>>
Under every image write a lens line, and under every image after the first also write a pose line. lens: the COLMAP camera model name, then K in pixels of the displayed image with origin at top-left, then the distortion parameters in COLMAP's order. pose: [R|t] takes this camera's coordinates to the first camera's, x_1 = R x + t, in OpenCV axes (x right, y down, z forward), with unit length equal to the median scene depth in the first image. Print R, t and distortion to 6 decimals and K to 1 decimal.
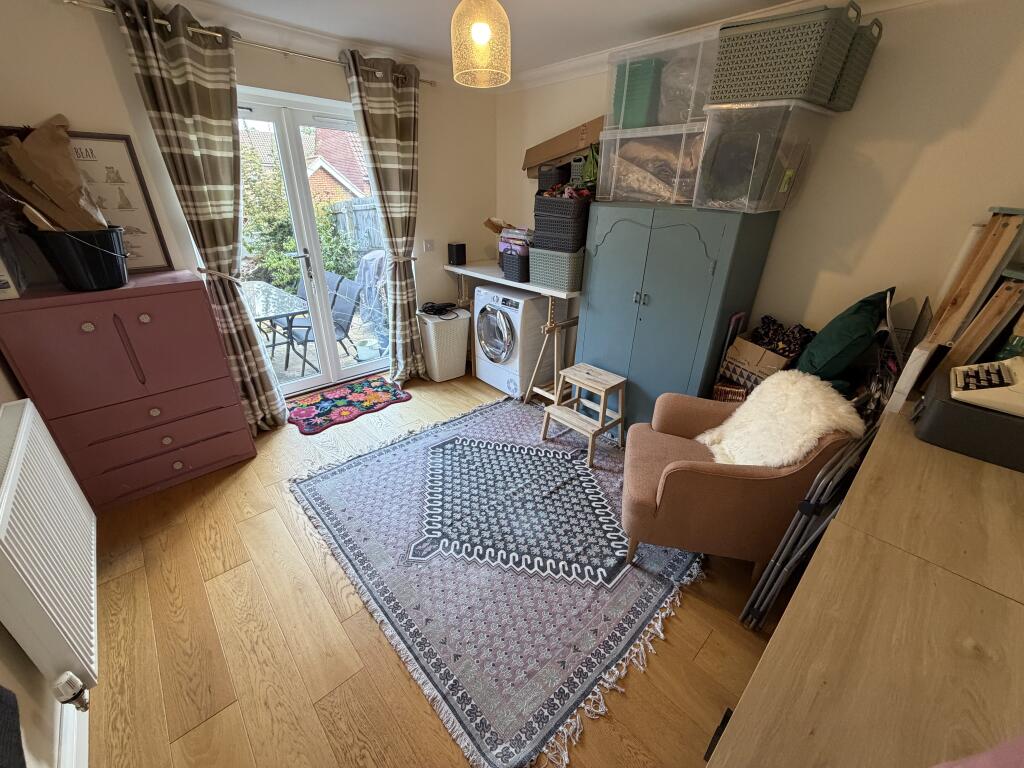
lens RADIAL K [[406.8, 0, 510.0], [0, 406.8, 382.6], [0, 0, 1]] dist [0.000196, -0.000115]
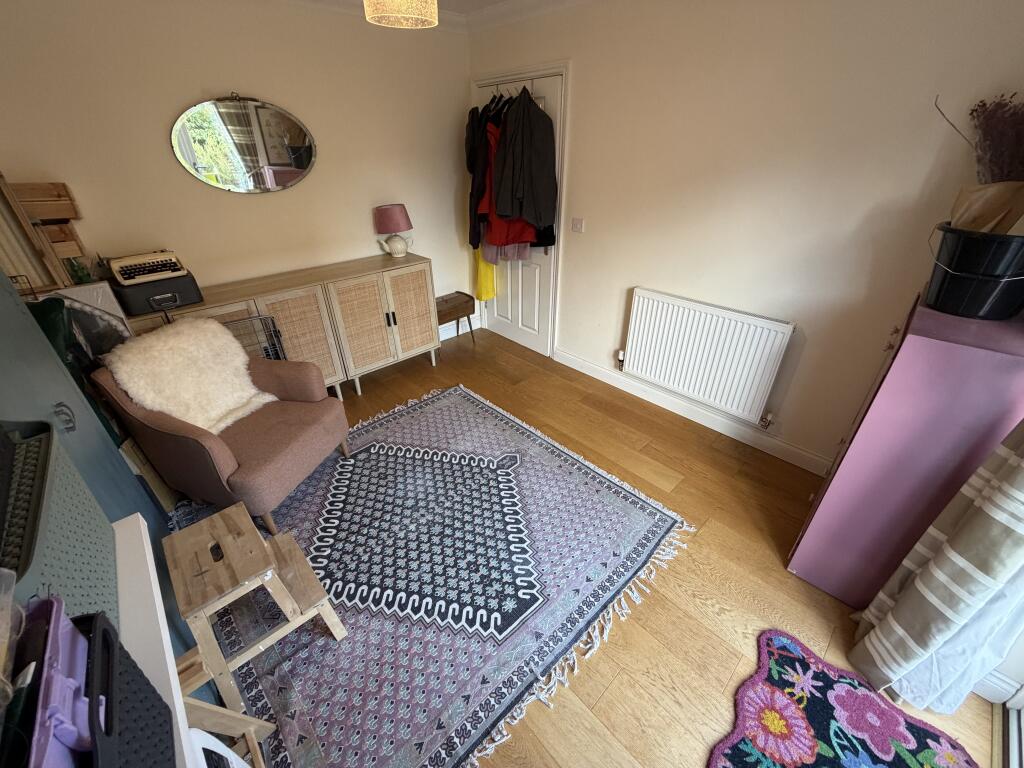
lens RADIAL K [[406.8, 0, 511.7], [0, 406.8, 384.9], [0, 0, 1]] dist [0.000196, -0.000115]
pose [[-0.999901, -0.000199, -0.014079, -0.181337], [-0.011760, 0.561675, 0.827275, -0.662069], [0.007744, 0.827358, -0.561621, 1.343958]]
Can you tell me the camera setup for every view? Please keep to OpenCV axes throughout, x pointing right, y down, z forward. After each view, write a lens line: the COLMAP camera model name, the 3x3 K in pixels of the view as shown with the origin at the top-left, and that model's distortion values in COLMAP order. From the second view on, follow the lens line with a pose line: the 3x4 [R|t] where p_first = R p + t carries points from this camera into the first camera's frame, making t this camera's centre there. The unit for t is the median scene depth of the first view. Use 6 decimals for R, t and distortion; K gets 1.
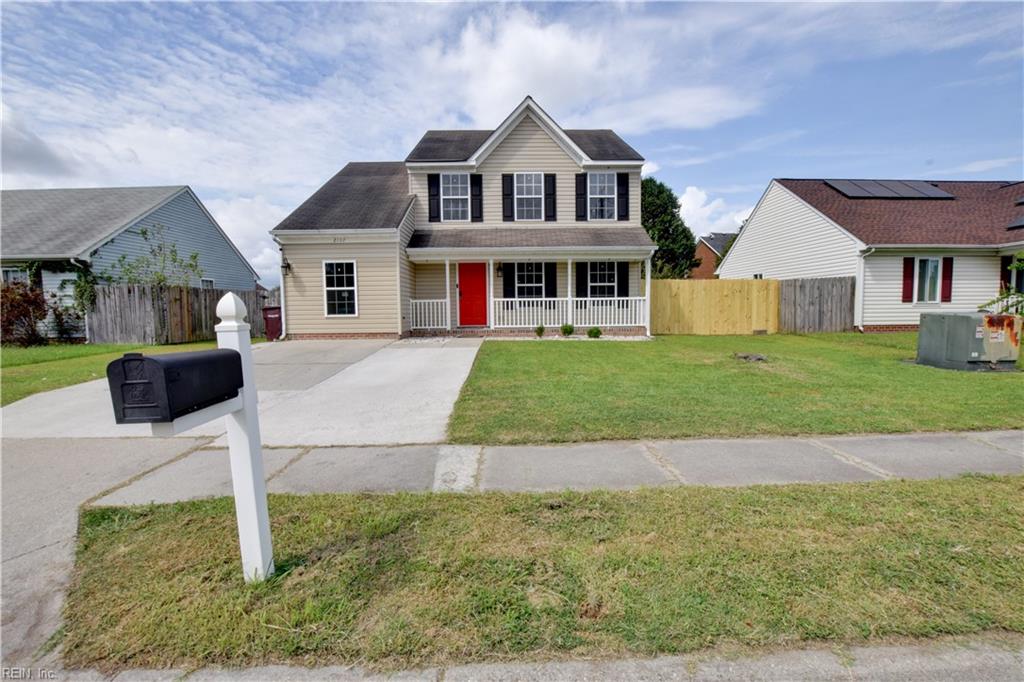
lens RADIAL K [[455.2, 0, 508.9], [0, 455.2, 347.9], [0, 0, 1]] dist [-0.036426, 0.006828]
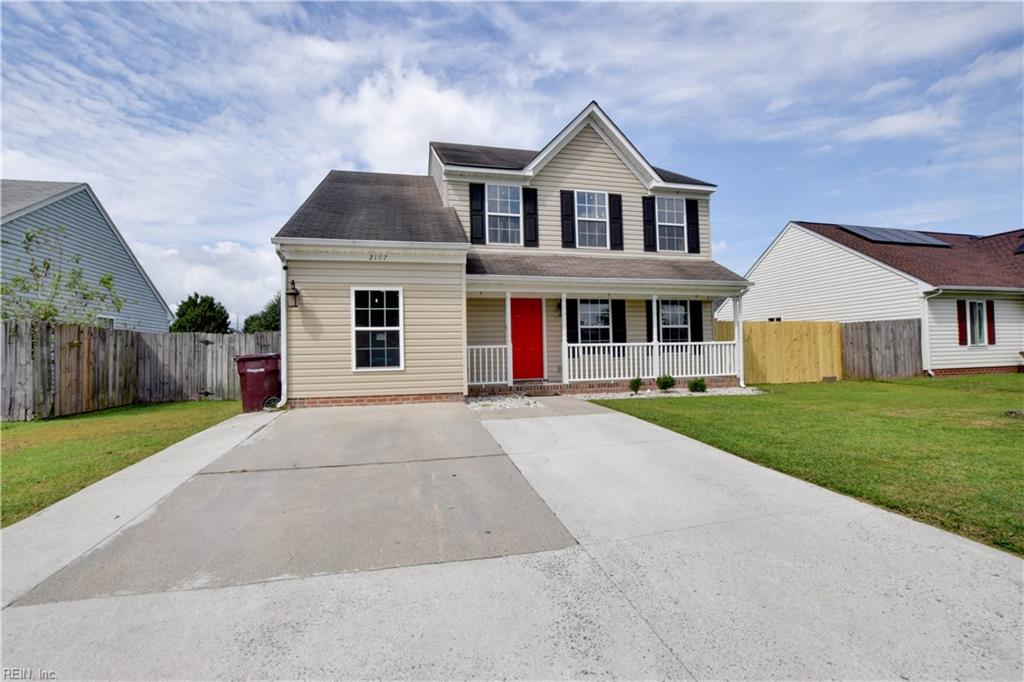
lens RADIAL K [[455.2, 0, 506.7], [0, 455.2, 345.3], [0, 0, 1]] dist [-0.036426, 0.006828]
pose [[0.975479, -0.003611, 0.220062, -0.287781], [0.027652, 0.993954, -0.106262, -0.025731], [-0.218347, 0.109742, 0.969681, 0.267465]]
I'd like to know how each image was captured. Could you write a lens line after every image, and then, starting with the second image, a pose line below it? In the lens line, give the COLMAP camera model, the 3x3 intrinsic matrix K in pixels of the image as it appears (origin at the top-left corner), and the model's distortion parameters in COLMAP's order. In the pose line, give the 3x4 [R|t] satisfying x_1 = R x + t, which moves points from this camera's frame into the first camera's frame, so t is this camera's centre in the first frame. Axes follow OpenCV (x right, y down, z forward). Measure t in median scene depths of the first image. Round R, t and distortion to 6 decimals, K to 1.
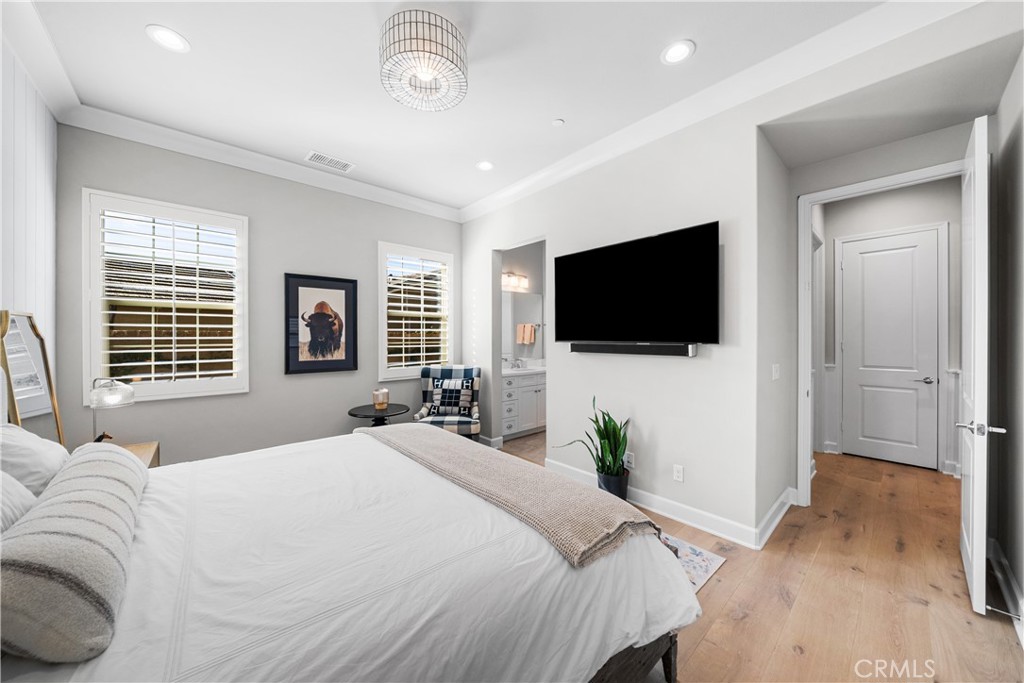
lens RADIAL K [[356.8, 0, 498.0], [0, 356.8, 340.7], [0, 0, 1]] dist [-0.000644, -0.000027]
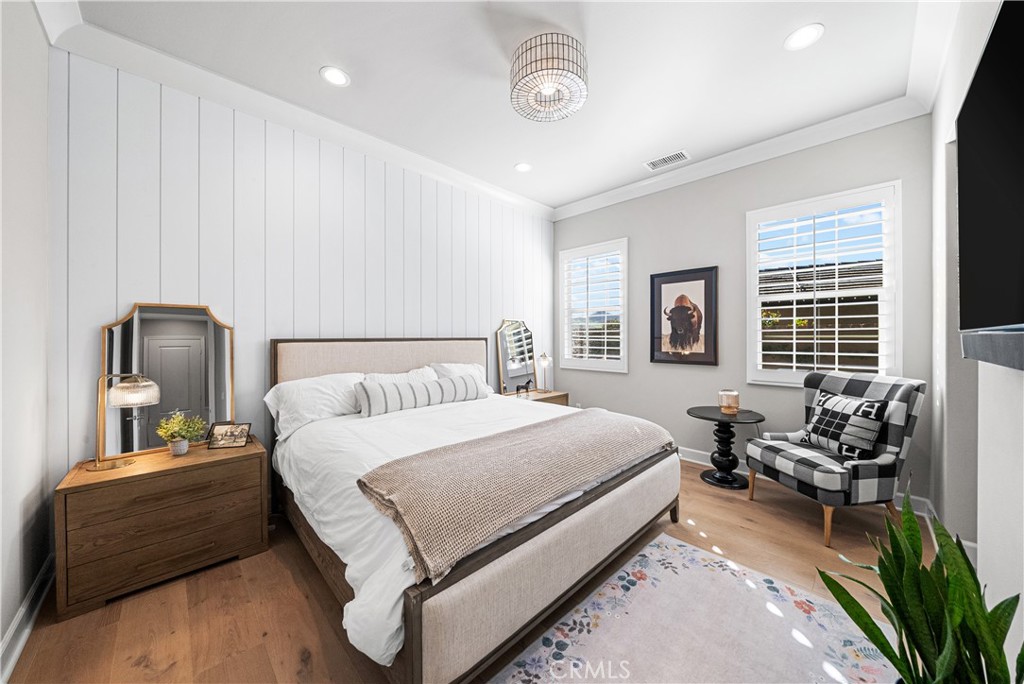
lens RADIAL K [[356.8, 0, 498.0], [0, 356.8, 341.2], [0, 0, 1]] dist [-0.000644, -0.000027]
pose [[0.051585, 0.024051, -0.998379, 0.470690], [0.001809, 0.999706, 0.024176, -0.002838], [0.998667, -0.003053, 0.051527, 0.392230]]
<<
* **YOUR OBJECTIVE**
Start at the line that contains "I'd like to" and retype every line through the end of the entries above, both ends included. Exclude all pictures.

* **ANSWER SECTION**
I'd like to know how each image was captured. Could you write a lens line after every image, and then, starting with the second image, a pose line below it? In the lens line, give the COLMAP camera model, the 3x3 intrinsic matrix K in pixels of the image as it appears (origin at the top-left corner), and the model's distortion parameters in COLMAP's order. In the pose line, give the 3x4 [R|t] satisfying x_1 = R x + t, which moves points from this camera's frame into the first camera's frame, so t is this camera's centre in the first frame. Axes follow OpenCV (x right, y down, z forward). Measure t in median scene depths of the first image. Round R, t and distortion to 6 decimals, K to 1.
lens RADIAL K [[356.8, 0, 498.0], [0, 356.8, 340.7], [0, 0, 1]] dist [-0.000644, -0.000027]
lens RADIAL K [[356.8, 0, 498.0], [0, 356.8, 341.2], [0, 0, 1]] dist [-0.000644, -0.000027]
pose [[0.051585, 0.024051, -0.998379, 0.470690], [0.001809, 0.999706, 0.024176, -0.002838], [0.998667, -0.003053, 0.051527, 0.392230]]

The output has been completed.